• **Exercise details**: Copy every one of the following rows character for character.

----- Record extracts -----

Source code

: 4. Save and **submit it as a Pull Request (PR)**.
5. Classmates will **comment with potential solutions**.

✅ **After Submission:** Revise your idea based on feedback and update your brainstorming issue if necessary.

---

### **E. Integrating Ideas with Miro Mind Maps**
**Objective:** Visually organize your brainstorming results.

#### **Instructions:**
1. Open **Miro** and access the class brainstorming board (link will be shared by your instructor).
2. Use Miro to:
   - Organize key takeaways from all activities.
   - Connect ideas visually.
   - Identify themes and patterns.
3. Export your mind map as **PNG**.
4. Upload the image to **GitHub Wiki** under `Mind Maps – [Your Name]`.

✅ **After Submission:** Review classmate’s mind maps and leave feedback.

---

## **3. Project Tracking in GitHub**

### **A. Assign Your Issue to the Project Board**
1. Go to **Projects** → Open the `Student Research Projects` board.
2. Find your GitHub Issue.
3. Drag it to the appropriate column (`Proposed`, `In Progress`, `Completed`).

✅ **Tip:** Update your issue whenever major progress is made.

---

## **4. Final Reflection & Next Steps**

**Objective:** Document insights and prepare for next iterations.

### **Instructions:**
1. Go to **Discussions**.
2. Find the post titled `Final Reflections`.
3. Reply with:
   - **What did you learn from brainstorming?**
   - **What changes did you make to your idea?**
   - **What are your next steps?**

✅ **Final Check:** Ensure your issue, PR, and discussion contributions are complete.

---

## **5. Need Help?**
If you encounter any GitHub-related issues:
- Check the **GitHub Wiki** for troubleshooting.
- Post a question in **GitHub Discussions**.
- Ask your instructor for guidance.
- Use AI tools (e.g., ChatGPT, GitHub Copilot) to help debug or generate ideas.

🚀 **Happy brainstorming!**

-----

• **Answer box**:
Source code

: 4. Save and **submit it as a Pull Request (PR)**.
5. Classmates will **comment with potential solutions**.

✅ **After Submission:** Revise your idea based on feedback and update your brainstorming issue if necessary.

---

### **E. Integrating Ideas with Miro Mind Maps**
**Objective:** Visually organize your brainstorming results.

#### **Instructions:**
1. Open **Miro** and access the class brainstorming board (link will be shared by your instructor).
2. Use Miro to:
   - Organize key takeaways from all activities.
   - Connect ideas visually.
   - Identify themes and patterns.
3. Export your mind map as **PNG**.
4. Upload the image to **GitHub Wiki** under `Mind Maps – [Your Name]`.

✅ **After Submission:** Review classmate’s mind maps and leave feedback.

---

## **3. Project Tracking in GitHub**

### **A. Assign Your Issue to the Project Board**
1. Go to **Projects** → Open the `Student Research Projects` board.
2. Find your GitHub Issue.
3. Drag it to the appropriate column (`Proposed`, `In Progress`, `Completed`).

✅ **Tip:** Update your issue whenever major progress is made.

---

## **4. Final Reflection & Next Steps**

**Objective:** Document insights and prepare for next iterations.

### **Instructions:**
1. Go to **Discussions**.
2. Find the post titled `Final Reflections`.
3. Reply with:
   - **What did you learn from brainstorming?**
   - **What changes did you make to your idea?**
   - **What are your next steps?**

✅ **Final Check:** Ensure your issue, PR, and discussion contributions are complete.

---

## **5. Need Help?**
If you encounter any GitHub-related issues:
- Check the **GitHub Wiki** for troubleshooting.
- Post a question in **GitHub Discussions**.
- Ask your instructor for guidance.
- Use AI tools (e.g., ChatGPT, GitHub Copilot) to help debug or generate ideas.

🚀 **Happy brainstorming!**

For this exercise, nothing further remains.